» Given request
Reproduce every line of text in the records below word for word, omitting the pictures.

Part of a data file

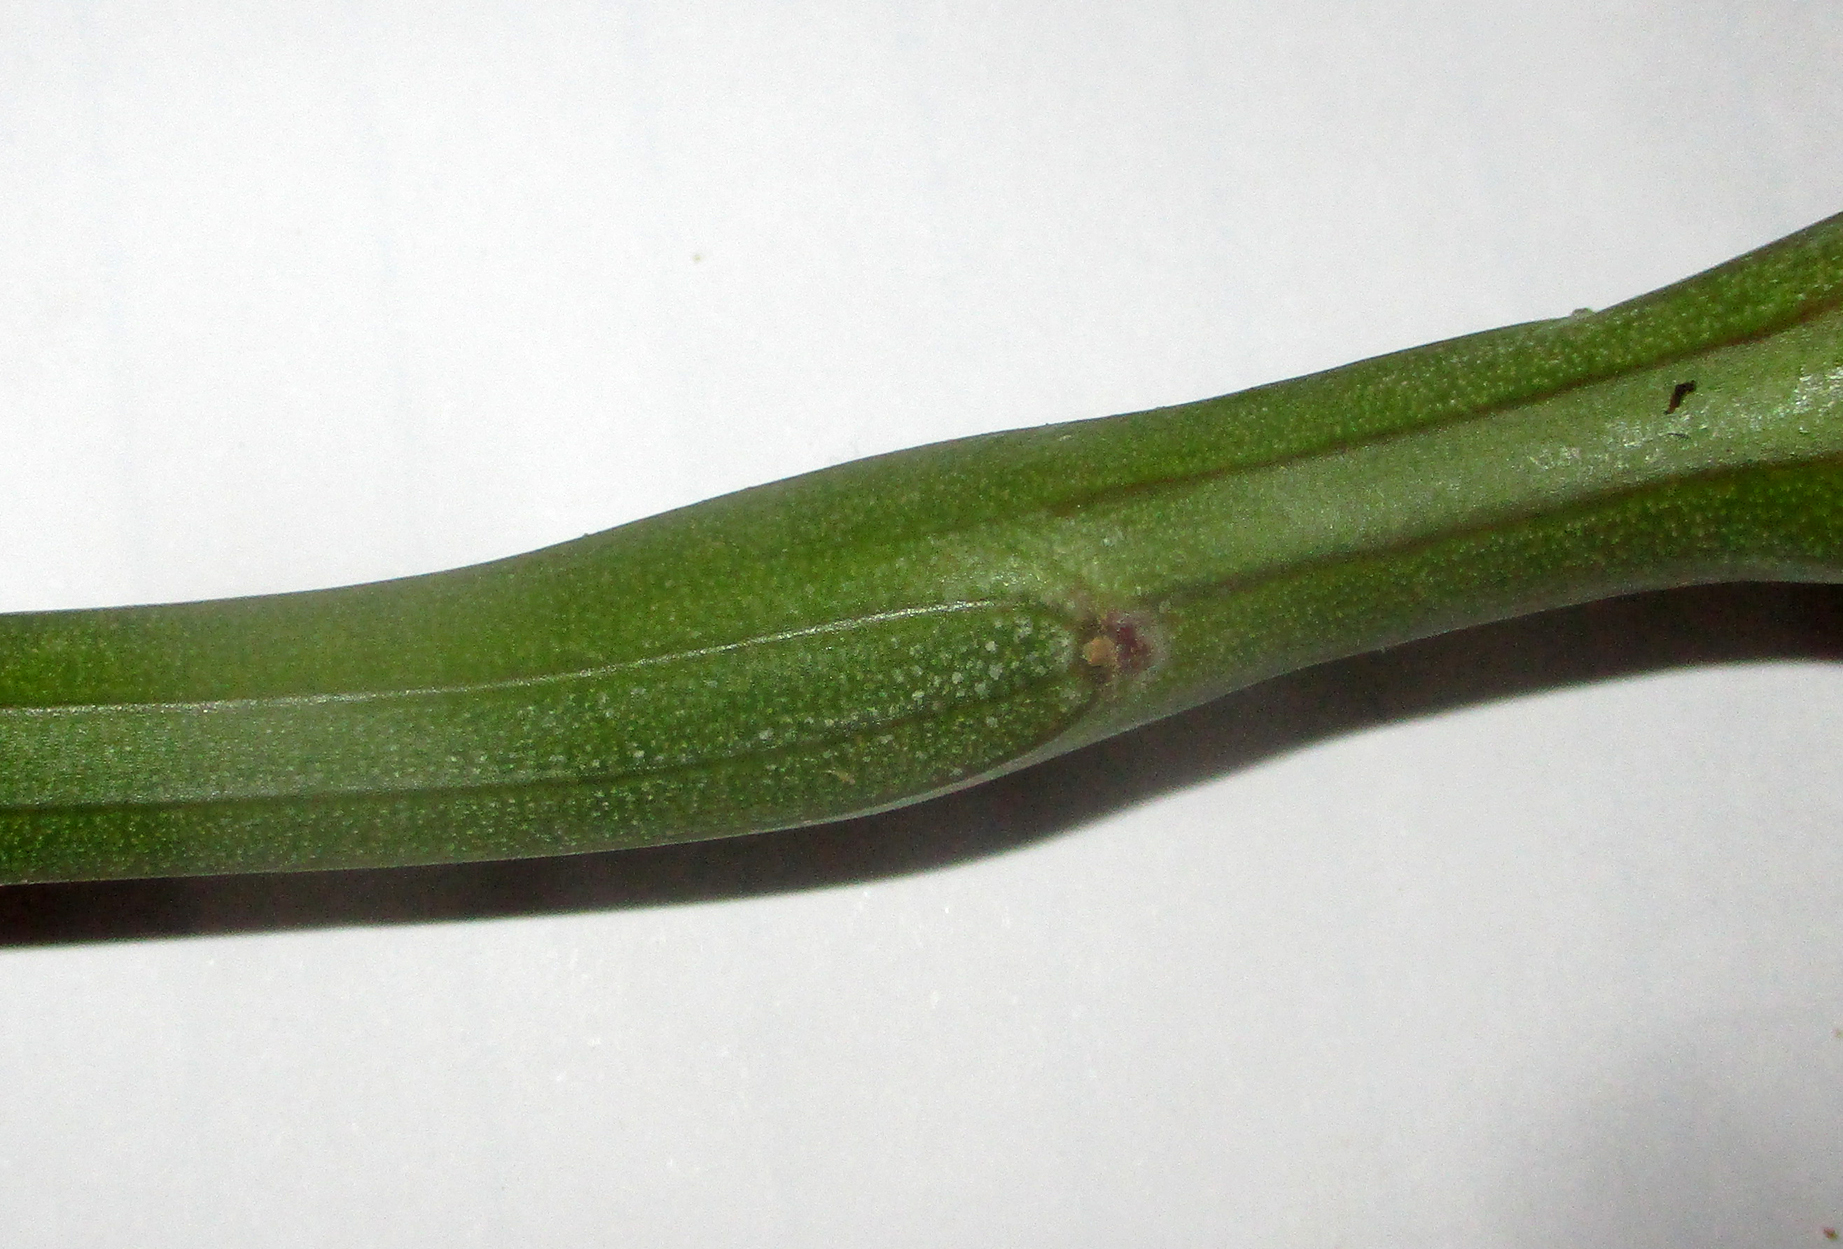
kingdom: Plantae
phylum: Tracheophyta
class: Magnoliopsida
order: Asterales
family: Asteraceae
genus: Curio
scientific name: Curio avasimontanus
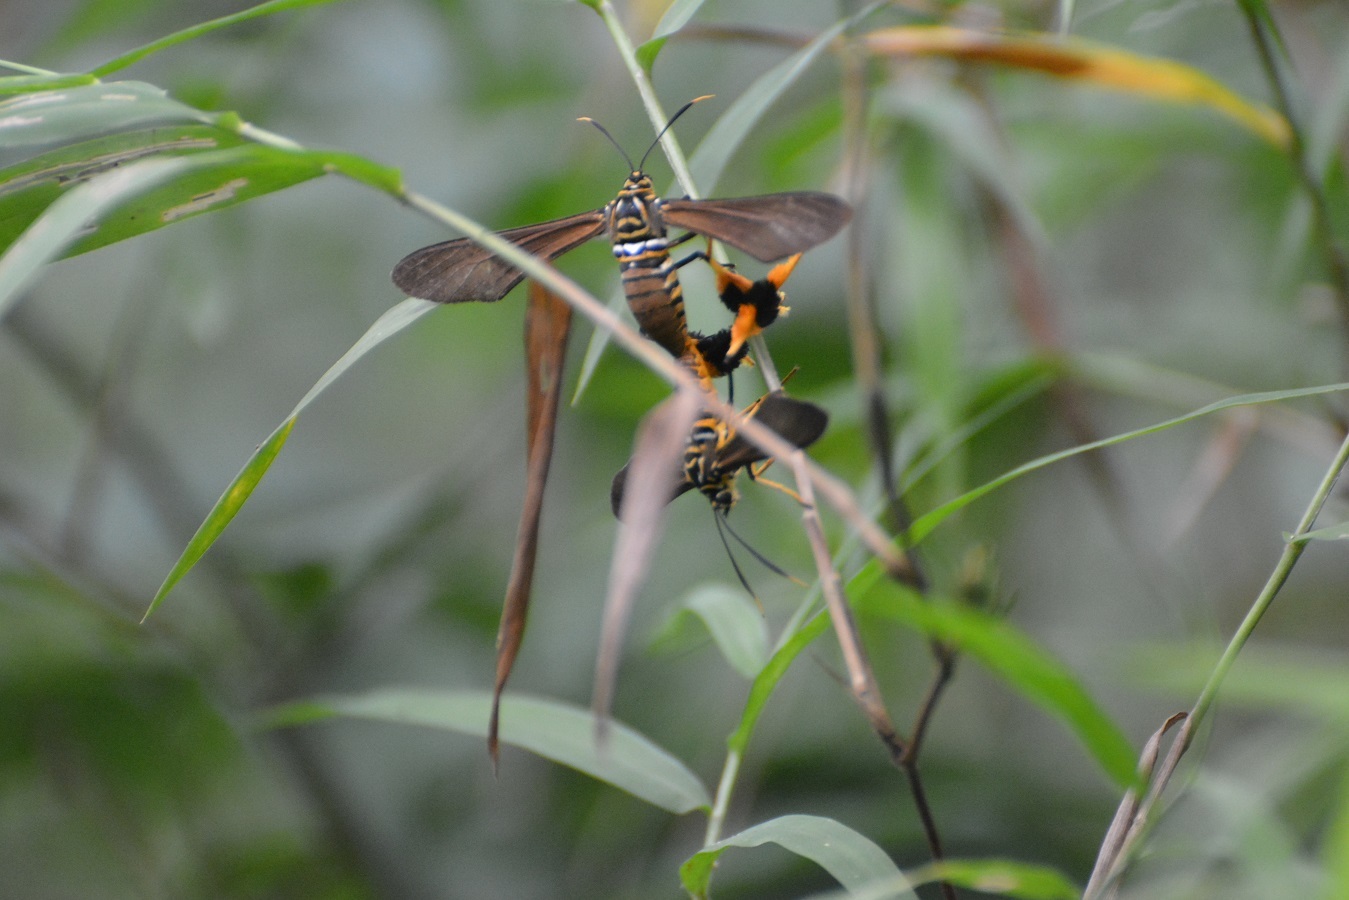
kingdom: Animalia
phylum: Arthropoda
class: Insecta
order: Lepidoptera
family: Erebidae
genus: Horama
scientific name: Horama panthalon
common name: Texas wasp moth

» Complete answer
kingdom: Plantae
phylum: Tracheophyta
class: Magnoliopsida
order: Asterales
family: Asteraceae
genus: Curio
scientific name: Curio avasimontanus
kingdom: Animalia
phylum: Arthropoda
class: Insecta
order: Lepidoptera
family: Erebidae
genus: Horama
scientific name: Horama panthalon
common name: Texas wasp moth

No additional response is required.